» YOUR INSTRUCTIONS
Every line below should be copied exactly; drop the pictures.

(MATERIAL TO PROCESS Opens)

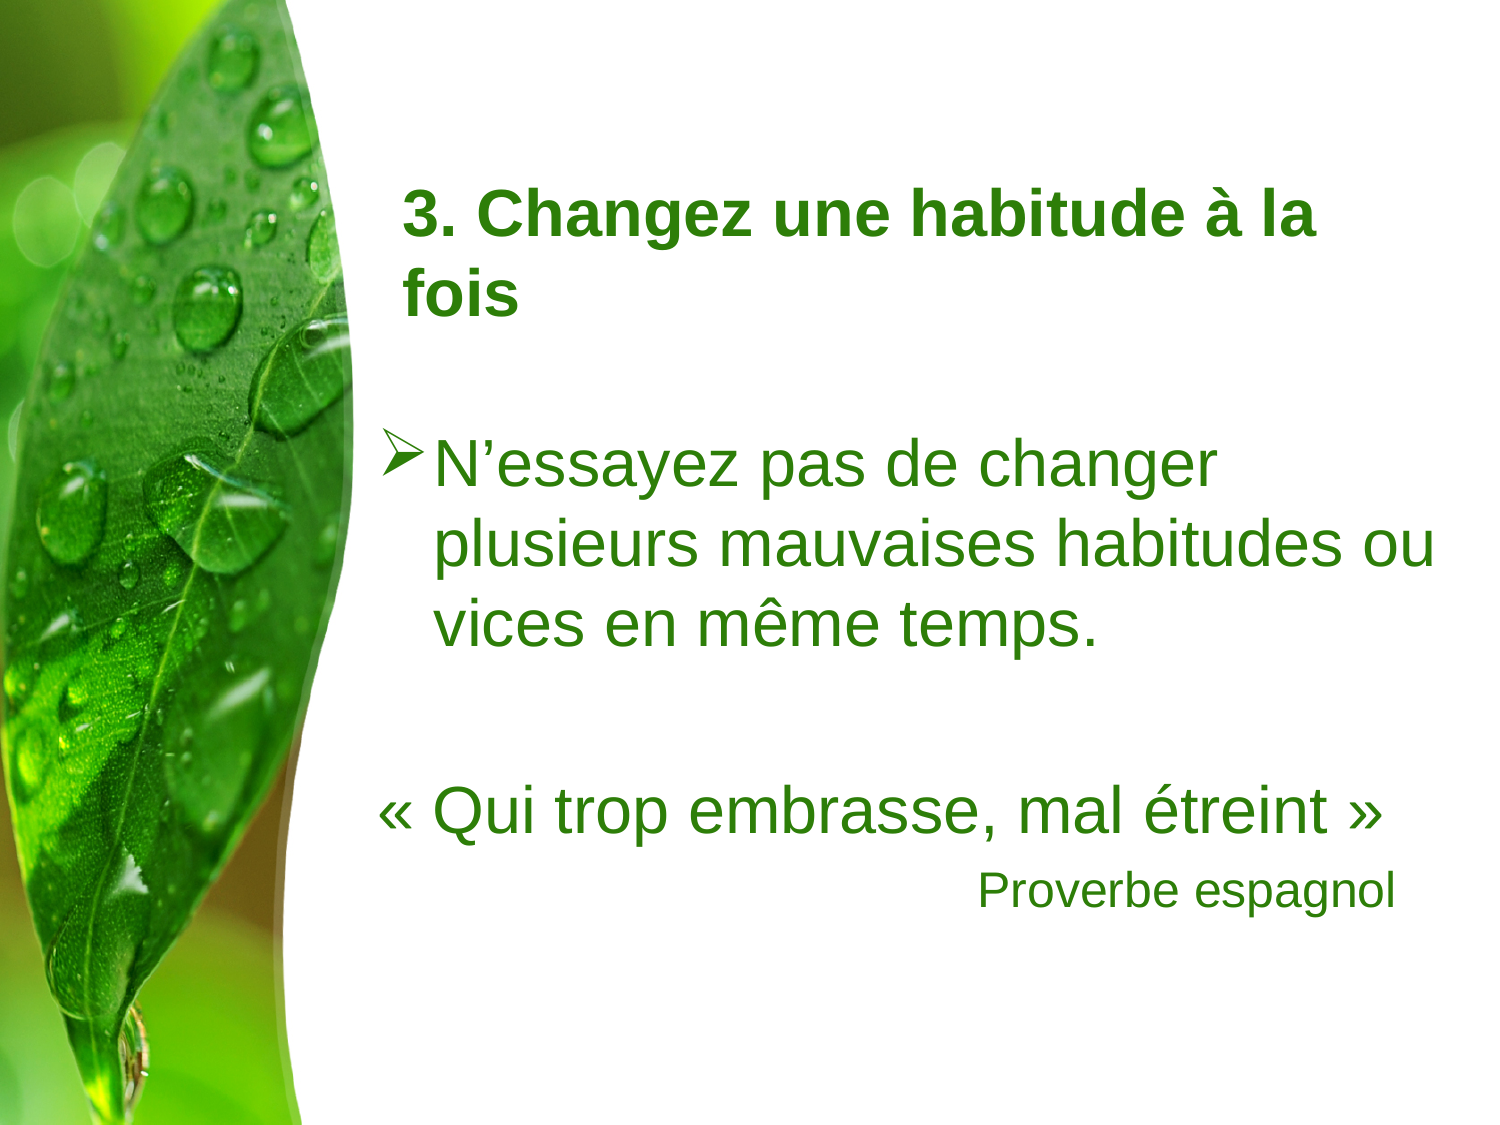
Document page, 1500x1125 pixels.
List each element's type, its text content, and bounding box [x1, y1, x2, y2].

list N’essayez pas de changer plusieurs mauvaises habitudes ou vices en même temps. « Qui trop embrasse, mal étreint » Proverbe espagnol [362, 412, 1475, 1005]
picture [0, 0, 1500, 1125]
text_box 3. Changez une habitude à la fois [387, 162, 1441, 346]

(MATERIAL TO PROCESS Closes)

» EXPECTED ANSWER
Document page, 1500x1125 pixels.
List each element's type, its text content, and bounding box [x1, y1, x2, y2].

list N’essayez pas de changer plusieurs mauvaises habitudes ou vices en même temps. « Qui trop embrasse, mal étreint » Proverbe espagnol [362, 412, 1475, 1005]
picture [0, 0, 1500, 1125]
text_box 3. Changez une habitude à la fois [387, 162, 1441, 346]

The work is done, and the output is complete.